_YOUR TASK_
Please filter the data down to the lines that include the word "oppure" and copy them.

_AVAILABLE DATA_
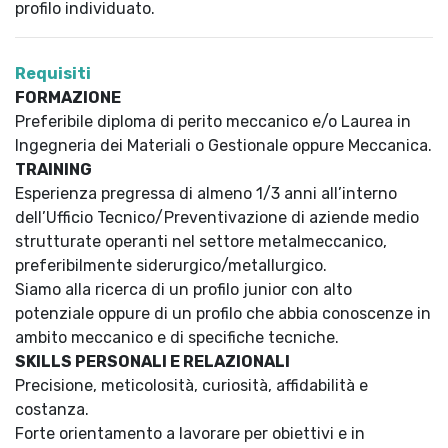
profilo individuato.
Requisiti
FORMAZIONE
Preferibile diploma di perito meccanico e/o Laurea in
Ingegneria dei Materiali o Gestionale oppure Meccanica.
TRAINING
Esperienza pregressa di almeno 1/3 anni all’interno
dell’Ufficio Tecnico/Preventivazione di aziende medio
strutturate operanti nel settore metalmeccanico,
preferibilmente siderurgico/metallurgico.
Siamo alla ricerca di un profilo junior con alto
potenziale oppure di un profilo che abbia conoscenze in
ambito meccanico e di specifiche tecniche.
SKILLS PERSONALI E RELAZIONALI
Precisione, meticolosità, curiosità, affidabilità e
costanza.
Forte orientamento a lavorare per obiettivi e in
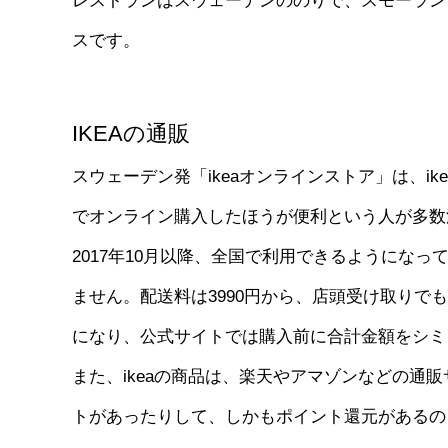
レストランはスウェーデンののりで、スモーラン
スです。
IKEAの通販
スウェーデン発「ikeaオンラインストア」は、i
でオンライン購入したほうが便利という人が多数
2017年10月以降、全国で利用できるようになっ
ません。配送料は3990円から、店頭受け取りでも
になり、公式サイトでは購入前に合計金額をシミ
また、ikeaの商品は、楽天やアマゾンなどの通
トがあったりして、しかもポイント還元があるの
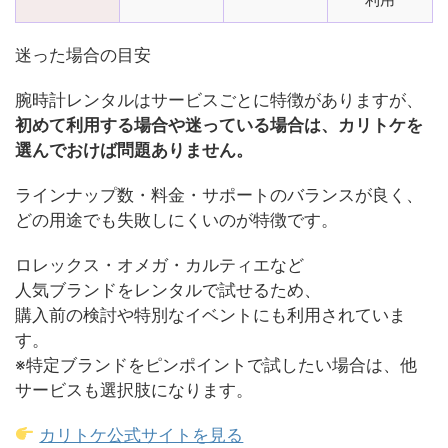
迷った場合の目安
腕時計レンタルはサービスごとに特徴がありますが、
初めて利用する場合や迷っている場合は、カリトケを
選んでおけば問題ありません。
ラインナップ数・料金・サポートのバランスが良く、
どの用途でも失敗しにくいのが特徴です。
ロレックス・オメガ・カルティエなど
人気ブランドをレンタルで試せるため、
購入前の検討や特別なイベントにも利用されていま
す。
※特定ブランドをピンポイントで試したい場合は、他
サービスも選択肢になります。
カリトケ公式サイトを見る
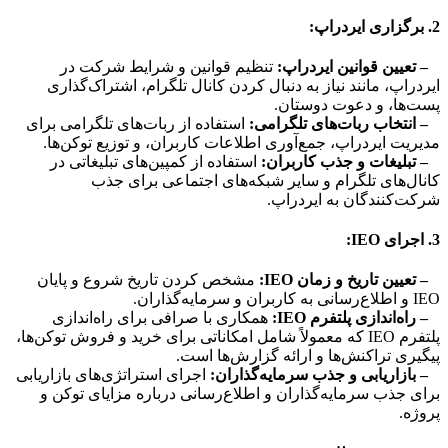
2. برگزاری ایردراپ:
– تعیین قوانین ایردراپ:
تنظیم قوانین و شرایط شرکت در
ایردراپ، مانند نیاز به دنبال کردن کانال تلگرام، اشتراک‌گذاری
پست‌ها، و دعوت دوستان.
– انتخاب ربات‌های تلگرامی:
استفاده از ربات‌های تلگرامی برای
مدیریت ایردراپ، جمع‌آوری اطلاعات کاربران، و توزیع توکن‌ها.
– تبلیغات و جذب کاربران:
استفاده از کمپین‌های تبلیغاتی در
کانال‌های تلگرام و سایر شبکه‌های اجتماعی برای جذب
شرکت‌کنندگان به ایردراپ.
3. اجرای IEO:
– تعیین تاریخ و زمان IEO:
مشخص کردن تاریخ شروع و پایان
IEO و اطلاع‌رسانی به کاربران و سرمایه‌گذاران.
– راه‌اندازی پلتفرم IEO:
همکاری با صرافی برای راه‌اندازی
پلتفرم IEO که معمولاً شامل امکاناتی برای خرید و فروش توکن‌ها،
پیگیری تراکنش‌ها و ارائه گزارش‌ها است.
– بازاریابی و جذب سرمایه‌گذاران:
اجرای استراتژی‌های بازاریابی
برای جذب سرمایه‌گذاران و اطلاع‌رسانی درباره مزایای توکن و
پروژه.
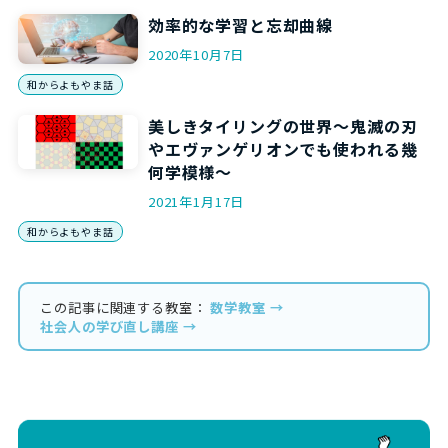
効率的な学習と忘却曲線
2020年10月7日
和からよもやま話
美しきタイリングの世界～鬼滅の刃
やエヴァンゲリオンでも使われる幾
何学模様～
2021年1月17日
和からよもやま話
この記事に関連する教室：
数学教室 →
社会人の学び直し講座 →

_EXERCISE ANSWER_
Ingegneria dei Materiali o Gestionale oppure Meccanica.
potenziale oppure di un profilo che abbia conoscenze in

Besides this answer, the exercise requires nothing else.